What to do: Start at the line holding "M328,987l11,22 10,-4 18,39h-26l-15,-32". Write out that line and each one after it to the end of the data, unchanged.

(Extracted information Opens)

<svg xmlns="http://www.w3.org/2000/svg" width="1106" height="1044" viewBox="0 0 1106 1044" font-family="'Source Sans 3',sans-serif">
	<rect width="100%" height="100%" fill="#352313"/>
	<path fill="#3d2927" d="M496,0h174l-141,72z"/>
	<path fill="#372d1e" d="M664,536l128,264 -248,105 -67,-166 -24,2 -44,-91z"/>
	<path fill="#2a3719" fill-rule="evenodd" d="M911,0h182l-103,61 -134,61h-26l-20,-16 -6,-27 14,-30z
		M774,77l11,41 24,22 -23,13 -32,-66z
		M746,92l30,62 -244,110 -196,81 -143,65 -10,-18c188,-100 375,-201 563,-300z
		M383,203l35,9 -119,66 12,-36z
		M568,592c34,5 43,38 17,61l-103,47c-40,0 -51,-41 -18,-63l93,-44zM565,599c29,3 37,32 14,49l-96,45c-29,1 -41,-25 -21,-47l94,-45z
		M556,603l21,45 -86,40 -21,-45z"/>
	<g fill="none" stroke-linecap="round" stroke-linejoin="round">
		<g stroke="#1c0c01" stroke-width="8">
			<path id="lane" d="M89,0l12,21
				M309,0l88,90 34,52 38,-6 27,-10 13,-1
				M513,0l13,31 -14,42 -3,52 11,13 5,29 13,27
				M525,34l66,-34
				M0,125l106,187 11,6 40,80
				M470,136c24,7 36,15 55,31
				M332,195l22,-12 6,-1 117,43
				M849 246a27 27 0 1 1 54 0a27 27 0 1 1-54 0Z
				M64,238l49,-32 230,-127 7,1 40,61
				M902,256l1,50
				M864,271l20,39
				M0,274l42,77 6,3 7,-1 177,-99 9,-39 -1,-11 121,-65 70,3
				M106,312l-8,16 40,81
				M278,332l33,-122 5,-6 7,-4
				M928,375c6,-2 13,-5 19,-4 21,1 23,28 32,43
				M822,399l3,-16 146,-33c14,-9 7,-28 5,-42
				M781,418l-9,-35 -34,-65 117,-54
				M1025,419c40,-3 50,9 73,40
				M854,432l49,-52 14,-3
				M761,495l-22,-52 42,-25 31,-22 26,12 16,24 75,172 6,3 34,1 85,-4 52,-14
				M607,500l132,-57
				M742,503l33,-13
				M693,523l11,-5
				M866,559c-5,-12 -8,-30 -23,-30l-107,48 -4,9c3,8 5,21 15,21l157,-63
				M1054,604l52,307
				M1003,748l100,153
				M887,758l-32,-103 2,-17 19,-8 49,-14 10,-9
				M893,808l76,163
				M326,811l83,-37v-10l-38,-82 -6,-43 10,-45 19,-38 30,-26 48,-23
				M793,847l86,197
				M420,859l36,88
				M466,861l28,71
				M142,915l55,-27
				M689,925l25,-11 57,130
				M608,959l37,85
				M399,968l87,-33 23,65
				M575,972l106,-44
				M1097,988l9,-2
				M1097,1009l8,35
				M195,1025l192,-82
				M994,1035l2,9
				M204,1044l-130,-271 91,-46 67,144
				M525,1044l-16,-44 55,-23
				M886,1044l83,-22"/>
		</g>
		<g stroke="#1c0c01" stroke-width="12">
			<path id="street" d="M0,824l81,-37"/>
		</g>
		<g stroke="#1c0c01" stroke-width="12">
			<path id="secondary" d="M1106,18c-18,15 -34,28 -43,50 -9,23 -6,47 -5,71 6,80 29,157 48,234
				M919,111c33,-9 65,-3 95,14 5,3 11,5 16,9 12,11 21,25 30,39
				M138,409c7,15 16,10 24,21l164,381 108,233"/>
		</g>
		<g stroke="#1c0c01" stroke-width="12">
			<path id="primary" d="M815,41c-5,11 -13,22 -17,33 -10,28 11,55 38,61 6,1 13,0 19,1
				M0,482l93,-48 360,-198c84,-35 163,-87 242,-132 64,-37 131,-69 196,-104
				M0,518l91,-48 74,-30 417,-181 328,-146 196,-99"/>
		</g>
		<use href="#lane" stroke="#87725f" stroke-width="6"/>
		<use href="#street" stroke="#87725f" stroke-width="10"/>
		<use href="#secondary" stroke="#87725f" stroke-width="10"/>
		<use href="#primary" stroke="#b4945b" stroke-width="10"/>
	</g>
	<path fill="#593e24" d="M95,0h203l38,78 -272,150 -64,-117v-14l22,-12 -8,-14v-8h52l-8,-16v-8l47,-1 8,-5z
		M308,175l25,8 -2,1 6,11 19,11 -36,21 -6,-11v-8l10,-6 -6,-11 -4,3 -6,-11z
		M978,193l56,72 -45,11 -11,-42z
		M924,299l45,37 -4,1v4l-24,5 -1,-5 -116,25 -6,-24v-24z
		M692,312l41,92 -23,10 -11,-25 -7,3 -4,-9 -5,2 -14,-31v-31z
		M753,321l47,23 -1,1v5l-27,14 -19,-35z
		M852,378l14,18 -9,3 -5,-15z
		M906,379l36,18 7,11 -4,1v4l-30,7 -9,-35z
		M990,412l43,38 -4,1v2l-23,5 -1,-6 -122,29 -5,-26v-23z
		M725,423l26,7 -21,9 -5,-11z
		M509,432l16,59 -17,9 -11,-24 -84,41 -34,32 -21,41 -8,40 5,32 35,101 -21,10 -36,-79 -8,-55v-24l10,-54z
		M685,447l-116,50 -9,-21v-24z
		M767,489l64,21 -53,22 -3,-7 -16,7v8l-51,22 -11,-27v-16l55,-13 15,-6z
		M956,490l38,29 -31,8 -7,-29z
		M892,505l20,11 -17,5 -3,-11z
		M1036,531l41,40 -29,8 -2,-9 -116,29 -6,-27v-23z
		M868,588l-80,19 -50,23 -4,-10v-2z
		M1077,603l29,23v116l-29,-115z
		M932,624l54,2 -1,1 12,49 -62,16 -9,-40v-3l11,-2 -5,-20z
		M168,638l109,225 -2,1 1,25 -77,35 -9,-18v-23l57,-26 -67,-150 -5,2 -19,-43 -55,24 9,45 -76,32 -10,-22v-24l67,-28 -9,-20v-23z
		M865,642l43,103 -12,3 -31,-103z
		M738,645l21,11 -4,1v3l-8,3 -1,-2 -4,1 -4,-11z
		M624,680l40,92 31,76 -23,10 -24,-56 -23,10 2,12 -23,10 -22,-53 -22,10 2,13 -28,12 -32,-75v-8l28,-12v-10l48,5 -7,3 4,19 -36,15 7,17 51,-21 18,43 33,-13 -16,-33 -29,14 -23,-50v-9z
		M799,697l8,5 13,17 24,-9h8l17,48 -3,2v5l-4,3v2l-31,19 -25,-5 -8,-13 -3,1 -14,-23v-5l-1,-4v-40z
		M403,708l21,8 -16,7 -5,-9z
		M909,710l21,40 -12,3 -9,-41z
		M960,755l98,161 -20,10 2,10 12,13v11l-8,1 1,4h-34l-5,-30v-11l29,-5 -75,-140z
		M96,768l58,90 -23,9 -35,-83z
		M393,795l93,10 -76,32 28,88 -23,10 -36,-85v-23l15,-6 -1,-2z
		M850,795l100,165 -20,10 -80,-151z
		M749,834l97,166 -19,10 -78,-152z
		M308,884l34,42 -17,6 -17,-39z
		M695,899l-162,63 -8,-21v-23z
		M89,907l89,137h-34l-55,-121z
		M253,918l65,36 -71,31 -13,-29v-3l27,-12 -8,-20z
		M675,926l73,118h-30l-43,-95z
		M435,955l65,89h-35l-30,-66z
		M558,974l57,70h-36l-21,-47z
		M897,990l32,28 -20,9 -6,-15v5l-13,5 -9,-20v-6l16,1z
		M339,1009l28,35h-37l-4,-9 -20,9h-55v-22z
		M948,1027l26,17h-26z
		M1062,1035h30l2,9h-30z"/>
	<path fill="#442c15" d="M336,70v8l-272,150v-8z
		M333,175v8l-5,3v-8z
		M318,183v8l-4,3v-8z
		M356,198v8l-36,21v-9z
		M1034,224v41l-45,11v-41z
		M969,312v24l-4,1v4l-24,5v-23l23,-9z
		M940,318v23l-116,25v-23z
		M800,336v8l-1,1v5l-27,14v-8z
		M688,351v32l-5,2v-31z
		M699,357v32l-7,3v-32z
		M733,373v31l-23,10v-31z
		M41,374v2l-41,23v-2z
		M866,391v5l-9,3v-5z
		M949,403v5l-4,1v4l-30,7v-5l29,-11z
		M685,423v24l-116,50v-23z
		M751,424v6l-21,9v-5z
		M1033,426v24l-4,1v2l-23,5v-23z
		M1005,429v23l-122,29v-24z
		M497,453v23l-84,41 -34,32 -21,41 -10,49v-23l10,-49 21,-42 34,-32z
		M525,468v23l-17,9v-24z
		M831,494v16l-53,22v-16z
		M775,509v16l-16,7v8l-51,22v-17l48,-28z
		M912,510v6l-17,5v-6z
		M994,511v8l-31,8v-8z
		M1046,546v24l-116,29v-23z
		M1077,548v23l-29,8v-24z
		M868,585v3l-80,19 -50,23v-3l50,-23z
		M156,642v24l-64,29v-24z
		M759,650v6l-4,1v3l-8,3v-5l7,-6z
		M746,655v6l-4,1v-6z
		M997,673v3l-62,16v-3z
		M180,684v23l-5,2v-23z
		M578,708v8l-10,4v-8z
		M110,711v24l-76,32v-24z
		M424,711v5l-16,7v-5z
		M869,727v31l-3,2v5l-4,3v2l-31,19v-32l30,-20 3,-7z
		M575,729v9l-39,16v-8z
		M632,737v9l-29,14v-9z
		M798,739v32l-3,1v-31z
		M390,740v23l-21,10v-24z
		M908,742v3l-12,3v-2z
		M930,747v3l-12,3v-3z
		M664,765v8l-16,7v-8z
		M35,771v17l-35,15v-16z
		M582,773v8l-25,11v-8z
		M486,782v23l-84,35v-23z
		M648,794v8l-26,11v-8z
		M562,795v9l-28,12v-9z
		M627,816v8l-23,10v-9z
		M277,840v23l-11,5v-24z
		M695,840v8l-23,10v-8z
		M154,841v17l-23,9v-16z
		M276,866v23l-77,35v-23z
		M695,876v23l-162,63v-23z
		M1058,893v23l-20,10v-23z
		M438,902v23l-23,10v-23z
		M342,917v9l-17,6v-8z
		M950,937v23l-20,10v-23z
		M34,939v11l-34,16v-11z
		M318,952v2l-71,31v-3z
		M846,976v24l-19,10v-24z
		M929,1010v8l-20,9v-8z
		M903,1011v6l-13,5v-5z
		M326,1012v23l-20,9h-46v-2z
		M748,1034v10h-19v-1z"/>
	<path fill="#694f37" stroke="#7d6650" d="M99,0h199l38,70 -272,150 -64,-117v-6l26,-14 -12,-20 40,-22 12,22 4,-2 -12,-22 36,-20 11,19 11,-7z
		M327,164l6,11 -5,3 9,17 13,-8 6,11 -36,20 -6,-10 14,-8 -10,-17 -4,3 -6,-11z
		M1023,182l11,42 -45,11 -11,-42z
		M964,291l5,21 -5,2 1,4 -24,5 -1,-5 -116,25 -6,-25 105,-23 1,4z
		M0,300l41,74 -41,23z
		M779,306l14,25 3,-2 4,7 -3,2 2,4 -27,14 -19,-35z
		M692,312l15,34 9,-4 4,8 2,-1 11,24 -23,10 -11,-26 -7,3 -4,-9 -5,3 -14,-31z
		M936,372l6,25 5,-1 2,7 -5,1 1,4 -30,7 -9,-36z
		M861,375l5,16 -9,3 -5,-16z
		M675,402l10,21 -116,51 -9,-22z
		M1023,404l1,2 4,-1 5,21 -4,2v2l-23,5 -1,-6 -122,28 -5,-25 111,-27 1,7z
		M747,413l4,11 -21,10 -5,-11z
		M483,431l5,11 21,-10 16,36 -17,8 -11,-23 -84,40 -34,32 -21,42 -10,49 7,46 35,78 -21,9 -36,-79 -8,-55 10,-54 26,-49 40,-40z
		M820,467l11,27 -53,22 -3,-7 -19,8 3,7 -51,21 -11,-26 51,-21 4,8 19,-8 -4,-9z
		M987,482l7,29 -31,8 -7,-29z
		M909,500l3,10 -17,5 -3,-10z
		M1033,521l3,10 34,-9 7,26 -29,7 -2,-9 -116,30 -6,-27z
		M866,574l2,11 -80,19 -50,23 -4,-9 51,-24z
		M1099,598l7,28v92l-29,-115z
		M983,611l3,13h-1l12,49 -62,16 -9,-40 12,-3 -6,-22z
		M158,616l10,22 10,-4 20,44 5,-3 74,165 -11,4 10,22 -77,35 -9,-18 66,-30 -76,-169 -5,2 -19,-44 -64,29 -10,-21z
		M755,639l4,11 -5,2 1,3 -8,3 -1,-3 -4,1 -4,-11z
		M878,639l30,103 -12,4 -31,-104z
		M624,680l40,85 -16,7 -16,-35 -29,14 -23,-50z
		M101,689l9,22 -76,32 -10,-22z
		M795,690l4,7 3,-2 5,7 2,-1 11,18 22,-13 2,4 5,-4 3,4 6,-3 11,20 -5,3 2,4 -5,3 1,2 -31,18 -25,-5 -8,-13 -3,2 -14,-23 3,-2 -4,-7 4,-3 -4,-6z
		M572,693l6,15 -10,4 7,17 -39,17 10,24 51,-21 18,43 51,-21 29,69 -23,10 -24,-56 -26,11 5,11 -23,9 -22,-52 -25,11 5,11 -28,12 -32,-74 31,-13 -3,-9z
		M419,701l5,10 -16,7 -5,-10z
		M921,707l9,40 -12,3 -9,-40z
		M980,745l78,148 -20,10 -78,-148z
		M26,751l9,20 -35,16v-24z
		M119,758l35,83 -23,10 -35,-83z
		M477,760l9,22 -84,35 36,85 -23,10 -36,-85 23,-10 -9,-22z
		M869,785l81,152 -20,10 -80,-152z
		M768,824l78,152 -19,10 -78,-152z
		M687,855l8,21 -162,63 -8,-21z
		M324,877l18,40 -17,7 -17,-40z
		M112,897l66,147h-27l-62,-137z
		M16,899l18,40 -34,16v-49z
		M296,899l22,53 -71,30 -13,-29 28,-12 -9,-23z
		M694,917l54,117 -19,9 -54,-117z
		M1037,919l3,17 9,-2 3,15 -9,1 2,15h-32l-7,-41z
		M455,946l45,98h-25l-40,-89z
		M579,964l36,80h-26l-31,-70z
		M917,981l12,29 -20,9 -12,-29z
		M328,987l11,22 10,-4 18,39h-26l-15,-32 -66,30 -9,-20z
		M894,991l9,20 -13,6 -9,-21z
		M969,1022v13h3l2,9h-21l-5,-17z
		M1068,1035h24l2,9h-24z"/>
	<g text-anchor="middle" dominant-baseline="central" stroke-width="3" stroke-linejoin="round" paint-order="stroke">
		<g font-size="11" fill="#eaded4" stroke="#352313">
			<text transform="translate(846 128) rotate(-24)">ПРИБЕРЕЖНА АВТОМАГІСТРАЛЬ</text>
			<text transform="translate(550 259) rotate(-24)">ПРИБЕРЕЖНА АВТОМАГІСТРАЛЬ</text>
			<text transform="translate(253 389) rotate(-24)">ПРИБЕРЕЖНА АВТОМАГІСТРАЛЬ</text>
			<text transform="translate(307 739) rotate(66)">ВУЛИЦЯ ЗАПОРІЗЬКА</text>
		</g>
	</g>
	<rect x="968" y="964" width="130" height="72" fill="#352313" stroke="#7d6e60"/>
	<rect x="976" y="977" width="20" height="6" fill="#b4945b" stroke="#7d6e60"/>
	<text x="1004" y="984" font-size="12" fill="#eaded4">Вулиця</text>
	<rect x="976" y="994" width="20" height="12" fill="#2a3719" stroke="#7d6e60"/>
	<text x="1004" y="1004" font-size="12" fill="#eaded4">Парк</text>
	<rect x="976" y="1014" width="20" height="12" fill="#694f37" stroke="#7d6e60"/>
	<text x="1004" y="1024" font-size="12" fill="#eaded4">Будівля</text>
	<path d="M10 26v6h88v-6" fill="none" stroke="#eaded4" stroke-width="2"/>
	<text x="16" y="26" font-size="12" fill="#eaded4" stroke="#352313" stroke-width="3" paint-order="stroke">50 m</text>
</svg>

(Extracted information Closes)

Completed task:
		M328,987l11,22 10,-4 18,39h-26l-15,-32 -66,30 -9,-20z
		M894,991l9,20 -13,6 -9,-21z
		M969,1022v13h3l2,9h-21l-5,-17z
		M1068,1035h24l2,9h-24z"/>
	<g text-anchor="middle" dominant-baseline="central" stroke-width="3" stroke-linejoin="round" paint-order="stroke">
		<g font-size="11" fill="#eaded4" stroke="#352313">
			<text transform="translate(846 128) rotate(-24)">ПРИБЕРЕЖНА АВТОМАГІСТРАЛЬ</text>
			<text transform="translate(550 259) rotate(-24)">ПРИБЕРЕЖНА АВТОМАГІСТРАЛЬ</text>
			<text transform="translate(253 389) rotate(-24)">ПРИБЕРЕЖНА АВТОМАГІСТРАЛЬ</text>
			<text transform="translate(307 739) rotate(66)">ВУЛИЦЯ ЗАПОРІЗЬКА</text>
		</g>
	</g>
	<rect x="968" y="964" width="130" height="72" fill="#352313" stroke="#7d6e60"/>
	<rect x="976" y="977" width="20" height="6" fill="#b4945b" stroke="#7d6e60"/>
	<text x="1004" y="984" font-size="12" fill="#eaded4">Вулиця</text>
	<rect x="976" y="994" width="20" height="12" fill="#2a3719" stroke="#7d6e60"/>
	<text x="1004" y="1004" font-size="12" fill="#eaded4">Парк</text>
	<rect x="976" y="1014" width="20" height="12" fill="#694f37" stroke="#7d6e60"/>
	<text x="1004" y="1024" font-size="12" fill="#eaded4">Будівля</text>
	<path d="M10 26v6h88v-6" fill="none" stroke="#eaded4" stroke-width="2"/>
	<text x="16" y="26" font-size="12" fill="#eaded4" stroke="#352313" stroke-width="3" paint-order="stroke">50 m</text>
</svg>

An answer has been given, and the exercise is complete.